Soooo off I went to study. And then after great progess went back to the gym. I was so nervous. Because going to the gym is scary. Lots of people. Machines. Me in my shorts! Its a student gym so its lots of people my age but no fat people like me. That makes me nervous, a room full of already toned people maintaining the perfect body. But I thought f**k it. People will be focused on their own workouts to be looking at me. Stop being so self obsessed. I only had half an hour to spare and spent it on one of the exercise bikes. It turned out better than I imagined. The bikes are positioned behind the treadmills but before the weightlifting unit. So in front of me were lots of pretty guys running on the treadmill. And I got the sweet view of all their lovely bums! Which was very very nice. It made me pedal faster. I imagined they were out of my reach and I had to catch up with them. mmm.mmm. I was really worried about how my fat arse and back fat wobbled as I rode but I zoned out to my music and the half an hour I had planned went bY super quick. I came out and felt good. Not sure what 7 was on the distance column, miles or kilometres or whatever. I did 7. And it made my body sweat and move so yay. AND I DID IT IN MY SHORTS.
The blip, of my otherwise great day, was as I was waiting for the bus into university a car full of boys slowed down as they past me and yelled out 'fatty'. This is the second time this week that random people have made fat gestures at me.
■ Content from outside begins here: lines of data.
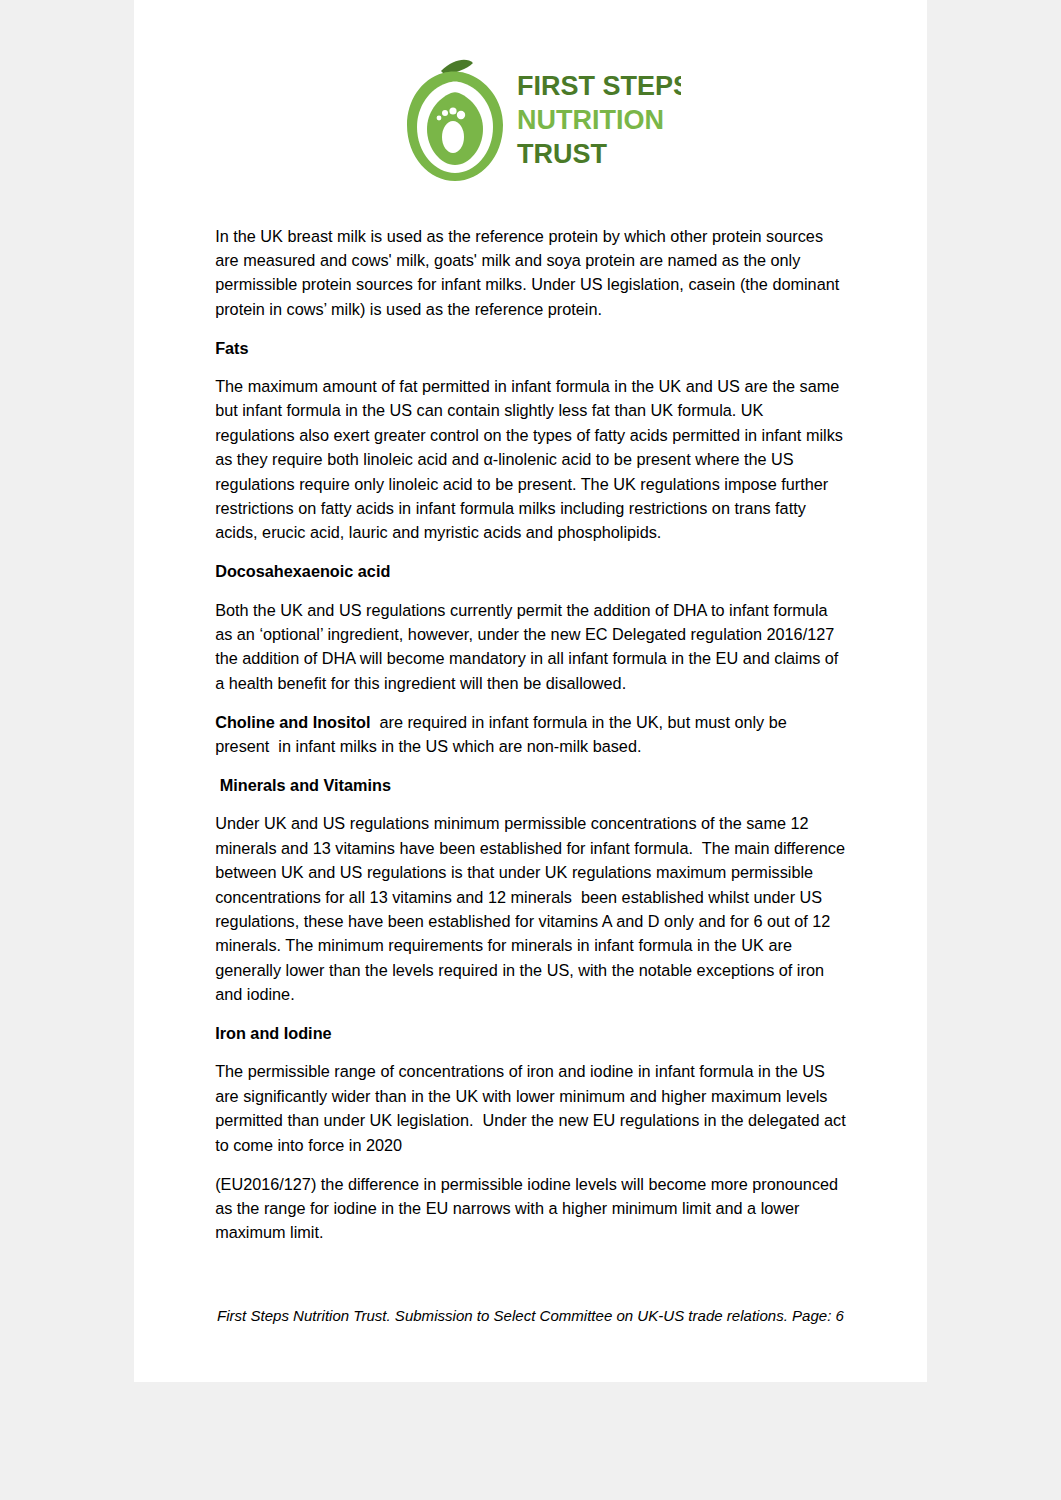FIRST STEPS NUTRITION TRUST
In the UK breast milk is used as the reference protein by which other protein sources are measured and cows' milk, goats' milk and soya protein are named as the only permissible protein sources for infant milks. Under US legislation, casein (the dominant protein in cows’ milk) is used as the reference protein.
Fats
The maximum amount of fat permitted in infant formula in the UK and US are the same but infant formula in the US can contain slightly less fat than UK formula. UK regulations also exert greater control on the types of fatty acids permitted in infant milks as they require both linoleic acid and α-linolenic acid to be present where the US regulations require only linoleic acid to be present. The UK regulations impose further restrictions on fatty acids in infant formula milks including restrictions on trans fatty acids, erucic acid, lauric and myristic acids and phospholipids.
Docosahexaenoic acid
Both the UK and US regulations currently permit the addition of DHA to infant formula as an ‘optional’ ingredient, however, under the new EC Delegated regulation 2016/127 the addition of DHA will become mandatory in all infant formula in the EU and claims of a health benefit for this ingredient will then be disallowed.
Choline and Inositol are required in infant formula in the UK, but must only be present in infant milks in the US which are non-milk based.
Minerals and Vitamins
Under UK and US regulations minimum permissible concentrations of the same 12 minerals and 13 vitamins have been established for infant formula. The main difference between UK and US regulations is that under UK regulations maximum permissible concentrations for all 13 vitamins and 12 minerals been established whilst under US regulations, these have been established for vitamins A and D only and for 6 out of 12 minerals. The minimum requirements for minerals in infant formula in the UK are generally lower than the levels required in the US, with the notable exceptions of iron and iodine.
Iron and Iodine
The permissible range of concentrations of iron and iodine in infant formula in the US are significantly wider than in the UK with lower minimum and higher maximum levels permitted than under UK legislation. Under the new EU regulations in the delegated act to come into force in 2020
(EU2016/127) the difference in permissible iodine levels will become more pronounced as the range for iodine in the EU narrows with a higher minimum limit and a lower maximum limit.
First Steps Nutrition Trust. Submission to Select Committee on UK-US trade relations. Page: 6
I don't get it. Just why? People say bad things come in threes but I really really hope not :( I don't think I could take another fat jibe. Maybe I need tougher skin but man it's just not nice. I don't understand why people need to tell me I'm fat. I KNOW I AM BLOODY FAT. I can actually see myself. I feel it. It just makes me want to scream out. I AM TRYING TO LOSE THIS F**CKING WEIGHT. CUT ME SOME SLACK. *deep breath* Venting over. Nasty language too. *cringes*
More than any other of the weigh ins so far I want to lose this week more than ever. Just to feel like I am on track, that I am doing it, just to prove to those people who I shouldn't even care about that I can do it. And also it would make my month if I make my first stone loss.